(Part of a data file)
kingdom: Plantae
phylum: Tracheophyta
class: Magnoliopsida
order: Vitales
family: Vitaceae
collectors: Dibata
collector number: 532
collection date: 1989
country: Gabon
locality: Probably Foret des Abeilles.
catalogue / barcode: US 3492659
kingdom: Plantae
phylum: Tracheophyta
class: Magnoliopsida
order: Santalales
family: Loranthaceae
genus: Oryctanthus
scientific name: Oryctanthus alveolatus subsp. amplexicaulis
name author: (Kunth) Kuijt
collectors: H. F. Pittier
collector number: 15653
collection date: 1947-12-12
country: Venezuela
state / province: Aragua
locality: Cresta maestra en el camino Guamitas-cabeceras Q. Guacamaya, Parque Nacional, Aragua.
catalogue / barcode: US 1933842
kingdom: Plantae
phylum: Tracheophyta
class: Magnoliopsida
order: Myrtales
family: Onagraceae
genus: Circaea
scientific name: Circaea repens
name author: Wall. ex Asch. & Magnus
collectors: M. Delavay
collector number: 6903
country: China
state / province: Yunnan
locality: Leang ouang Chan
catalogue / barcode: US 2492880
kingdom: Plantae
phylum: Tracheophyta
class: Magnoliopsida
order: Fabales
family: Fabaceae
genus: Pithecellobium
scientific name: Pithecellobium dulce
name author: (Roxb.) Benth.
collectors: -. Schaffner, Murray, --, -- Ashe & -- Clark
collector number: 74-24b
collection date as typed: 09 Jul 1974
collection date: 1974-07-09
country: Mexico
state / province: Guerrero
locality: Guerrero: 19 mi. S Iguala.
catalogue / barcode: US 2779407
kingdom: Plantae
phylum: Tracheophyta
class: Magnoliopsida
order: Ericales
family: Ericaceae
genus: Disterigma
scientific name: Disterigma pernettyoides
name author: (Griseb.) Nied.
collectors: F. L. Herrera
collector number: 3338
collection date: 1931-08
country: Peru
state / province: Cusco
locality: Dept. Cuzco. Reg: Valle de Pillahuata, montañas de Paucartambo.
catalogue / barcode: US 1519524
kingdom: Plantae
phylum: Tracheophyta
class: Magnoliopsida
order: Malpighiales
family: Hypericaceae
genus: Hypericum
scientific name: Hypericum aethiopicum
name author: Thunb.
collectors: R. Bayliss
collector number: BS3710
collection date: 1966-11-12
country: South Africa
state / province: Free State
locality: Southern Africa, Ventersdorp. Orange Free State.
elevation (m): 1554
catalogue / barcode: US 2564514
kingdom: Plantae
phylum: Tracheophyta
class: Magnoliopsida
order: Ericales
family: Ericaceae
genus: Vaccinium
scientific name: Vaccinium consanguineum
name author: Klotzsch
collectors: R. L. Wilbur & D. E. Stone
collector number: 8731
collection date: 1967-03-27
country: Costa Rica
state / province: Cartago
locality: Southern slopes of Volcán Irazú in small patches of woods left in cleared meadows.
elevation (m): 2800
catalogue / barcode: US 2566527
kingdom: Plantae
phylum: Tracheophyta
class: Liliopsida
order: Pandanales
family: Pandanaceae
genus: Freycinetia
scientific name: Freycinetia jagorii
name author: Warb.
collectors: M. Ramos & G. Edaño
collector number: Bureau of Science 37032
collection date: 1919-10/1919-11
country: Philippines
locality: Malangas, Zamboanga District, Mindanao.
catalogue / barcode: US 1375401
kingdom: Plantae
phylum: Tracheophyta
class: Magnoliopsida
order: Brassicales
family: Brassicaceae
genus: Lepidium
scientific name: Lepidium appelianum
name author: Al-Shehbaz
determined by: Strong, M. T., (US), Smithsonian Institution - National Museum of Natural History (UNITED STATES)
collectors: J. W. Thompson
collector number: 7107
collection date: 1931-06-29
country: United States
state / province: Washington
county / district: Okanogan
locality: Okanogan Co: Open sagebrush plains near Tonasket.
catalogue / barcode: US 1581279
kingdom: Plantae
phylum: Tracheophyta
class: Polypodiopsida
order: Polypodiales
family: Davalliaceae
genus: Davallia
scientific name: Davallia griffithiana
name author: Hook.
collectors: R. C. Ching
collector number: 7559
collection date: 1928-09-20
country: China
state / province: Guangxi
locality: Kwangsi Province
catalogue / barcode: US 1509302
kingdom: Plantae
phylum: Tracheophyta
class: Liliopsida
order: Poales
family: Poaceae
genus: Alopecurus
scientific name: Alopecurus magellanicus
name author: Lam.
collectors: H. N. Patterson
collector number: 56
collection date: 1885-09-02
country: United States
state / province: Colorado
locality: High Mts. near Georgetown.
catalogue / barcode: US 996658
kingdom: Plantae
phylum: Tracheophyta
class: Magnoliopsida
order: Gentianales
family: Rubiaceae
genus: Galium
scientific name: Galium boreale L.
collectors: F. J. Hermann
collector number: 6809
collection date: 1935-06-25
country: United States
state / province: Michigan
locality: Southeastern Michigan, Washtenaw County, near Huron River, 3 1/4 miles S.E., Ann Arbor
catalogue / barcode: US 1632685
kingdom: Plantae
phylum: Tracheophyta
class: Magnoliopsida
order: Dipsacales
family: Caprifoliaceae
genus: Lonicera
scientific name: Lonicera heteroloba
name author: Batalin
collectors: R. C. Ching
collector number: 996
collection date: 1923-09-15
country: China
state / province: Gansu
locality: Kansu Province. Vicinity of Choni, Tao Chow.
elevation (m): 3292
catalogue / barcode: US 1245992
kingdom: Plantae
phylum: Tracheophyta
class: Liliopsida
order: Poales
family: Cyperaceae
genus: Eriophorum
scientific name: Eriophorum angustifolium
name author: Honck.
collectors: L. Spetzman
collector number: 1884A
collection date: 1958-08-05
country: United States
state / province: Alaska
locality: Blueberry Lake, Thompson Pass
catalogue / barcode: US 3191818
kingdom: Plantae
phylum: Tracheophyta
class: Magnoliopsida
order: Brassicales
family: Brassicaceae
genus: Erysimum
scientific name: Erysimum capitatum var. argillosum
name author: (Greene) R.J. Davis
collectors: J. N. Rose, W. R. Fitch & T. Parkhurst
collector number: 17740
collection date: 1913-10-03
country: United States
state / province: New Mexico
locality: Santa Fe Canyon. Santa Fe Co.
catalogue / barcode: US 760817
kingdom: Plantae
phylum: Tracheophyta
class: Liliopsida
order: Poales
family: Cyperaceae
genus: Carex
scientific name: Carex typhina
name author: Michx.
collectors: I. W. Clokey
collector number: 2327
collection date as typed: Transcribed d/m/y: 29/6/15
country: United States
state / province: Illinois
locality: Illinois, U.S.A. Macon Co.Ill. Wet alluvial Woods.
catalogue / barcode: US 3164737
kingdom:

Exercise objective: Please copy the lines word for word, starting with the first line and ending with the line containing "state / province: Free State", both included.

Response:
kingdom: Plantae
phylum: Tracheophyta
class: Magnoliopsida
order: Vitales
family: Vitaceae
collectors: Dibata
collector number: 532
collection date: 1989
country: Gabon
locality: Probably Foret des Abeilles.
catalogue / barcode: US 3492659
kingdom: Plantae
phylum: Tracheophyta
class: Magnoliopsida
order: Santalales
family: Loranthaceae
genus: Oryctanthus
scientific name: Oryctanthus alveolatus subsp. amplexicaulis
name author: (Kunth) Kuijt
collectors: H. F. Pittier
collector number: 15653
collection date: 1947-12-12
country: Venezuela
state / province: Aragua
locality: Cresta maestra en el camino Guamitas-cabeceras Q. Guacamaya, Parque Nacional, Aragua.
catalogue / barcode: US 1933842
kingdom: Plantae
phylum: Tracheophyta
class: Magnoliopsida
order: Myrtales
family: Onagraceae
genus: Circaea
scientific name: Circaea repens
name author: Wall. ex Asch. & Magnus
collectors: M. Delavay
collector number: 6903
country: China
state / province: Yunnan
locality: Leang ouang Chan
catalogue / barcode: US 2492880
kingdom: Plantae
phylum: Tracheophyta
class: Magnoliopsida
order: Fabales
family: Fabaceae
genus: Pithecellobium
scientific name: Pithecellobium dulce
name author: (Roxb.) Benth.
collectors: -. Schaffner, Murray, --, -- Ashe & -- Clark
collector number: 74-24b
collection date as typed: 09 Jul 1974
collection date: 1974-07-09
country: Mexico
state / province: Guerrero
locality: Guerrero: 19 mi. S Iguala.
catalogue / barcode: US 2779407
kingdom: Plantae
phylum: Tracheophyta
class: Magnoliopsida
order: Ericales
family: Ericaceae
genus: Disterigma
scientific name: Disterigma pernettyoides
name author: (Griseb.) Nied.
collectors: F. L. Herrera
collector number: 3338
collection date: 1931-08
country: Peru
state / province: Cusco
locality: Dept. Cuzco. Reg: Valle de Pillahuata, montañas de Paucartambo.
catalogue / barcode: US 1519524
kingdom: Plantae
phylum: Tracheophyta
class: Magnoliopsida
order: Malpighiales
family: Hypericaceae
genus: Hypericum
scientific name: Hypericum aethiopicum
name author: Thunb.
collectors: R. Bayliss
collector number: BS3710
collection date: 1966-11-12
country: South Africa
state / province: Free State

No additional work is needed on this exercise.